## DIRECTIONS FOR THIS TASK
Go through the entries below, count every line with the string "class", and answer with only that number.

Items listed in a dataset:

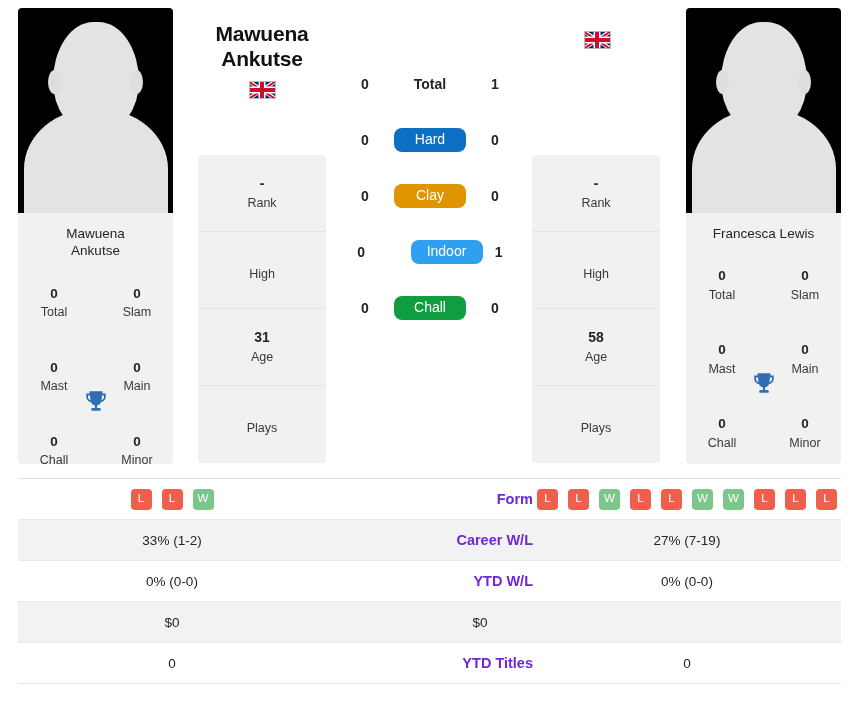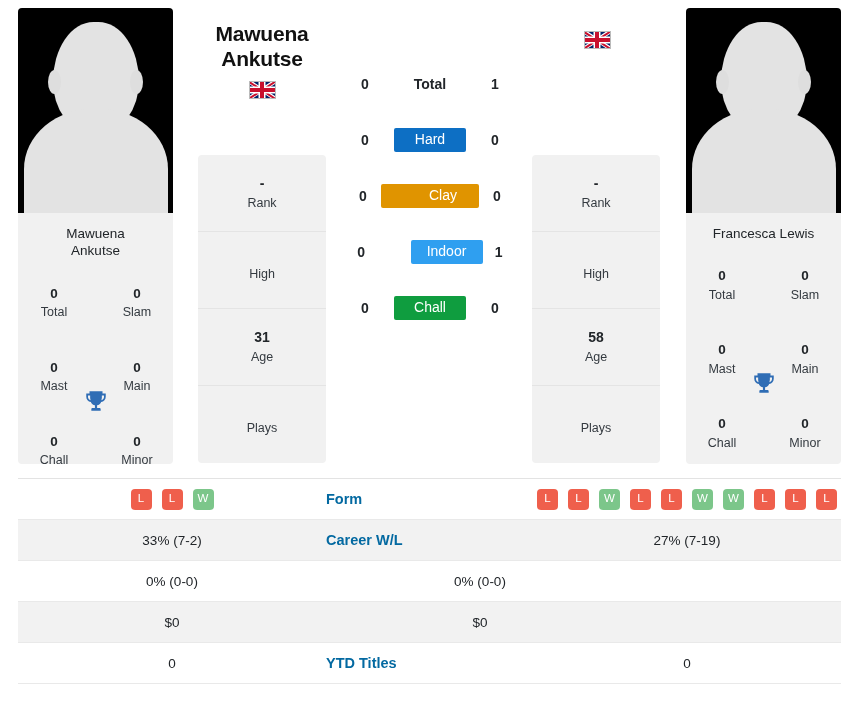--- a/index.html
+++ b/index.html
@@ -239,7 +239,7 @@
     display: inline-block;
     width: 72px;
     padding: 3px 0 4px 0;
-    border-radius: 2px;
+    border-radius: 8px;
     color: #ffffff;
     font-size: 14px;
     text-align: center;

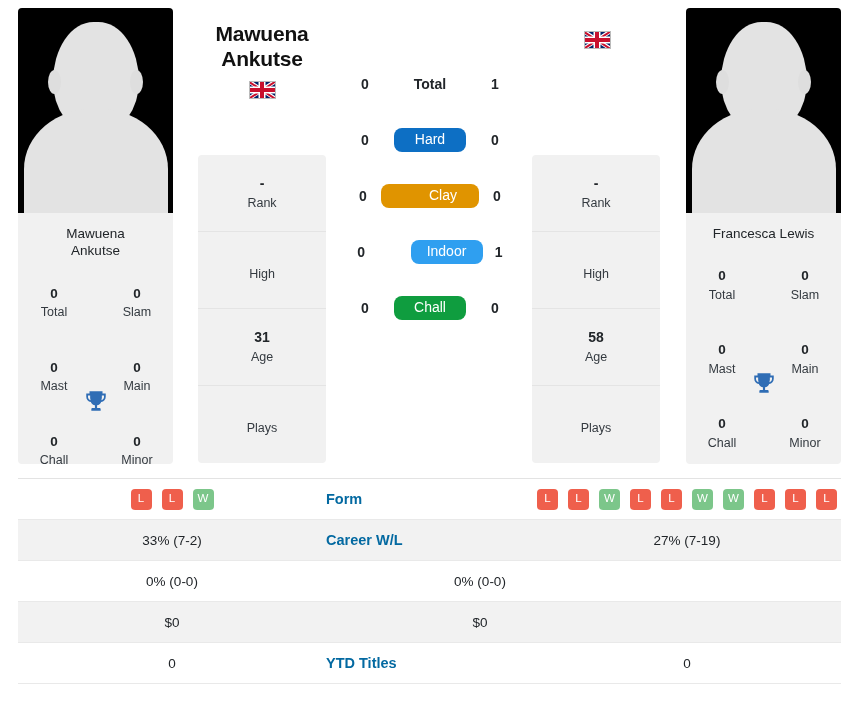--- a/index.html
+++ b/index.html
@@ -404,7 +404,7 @@
     <div class="surf-row">
       <div class="surf-num">0</div>
       <div class="surf-mid">
-        <span class="surf-badge" style="background: rgb(224, 148, 0); padding-left: 26px;">Clay</span>
+        <span class="surf-badge" style="background: rgb(224, 148, 0);">Clay</span>
       </div>
       <div class="surf-num">0</div>
     </div>

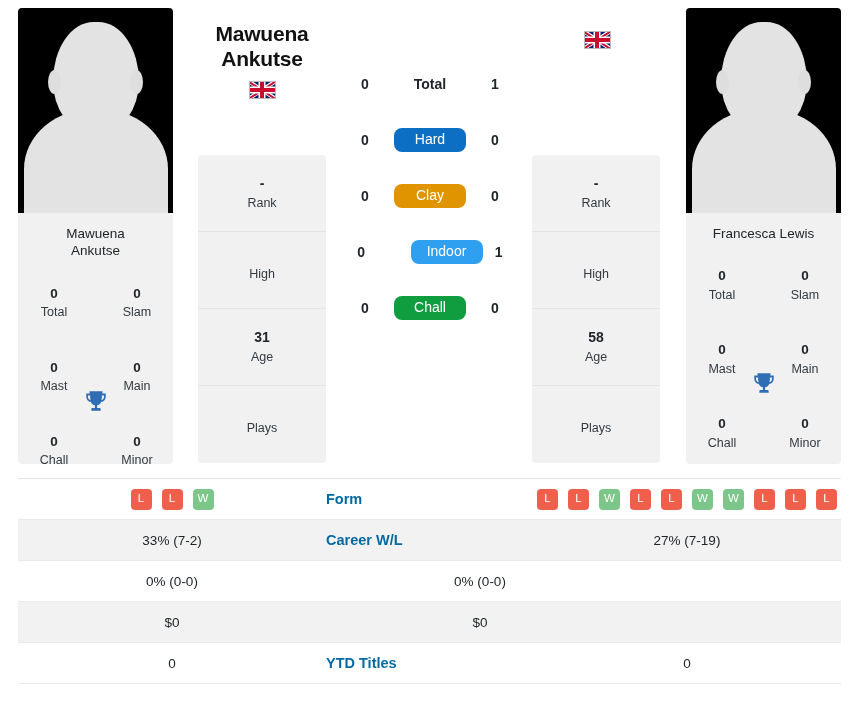--- a/index.html
+++ b/index.html
@@ -276,10 +276,10 @@
   }
   .st-center {
     flex: 1;
-    text-align: left;
+    text-align: right;
     font-size: 14.5px;
     font-weight: bold;
-    color: #0369a1;
+    color: #6d28d9;
   }
   .form-strip {
     display: flex;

## OUTPUT
6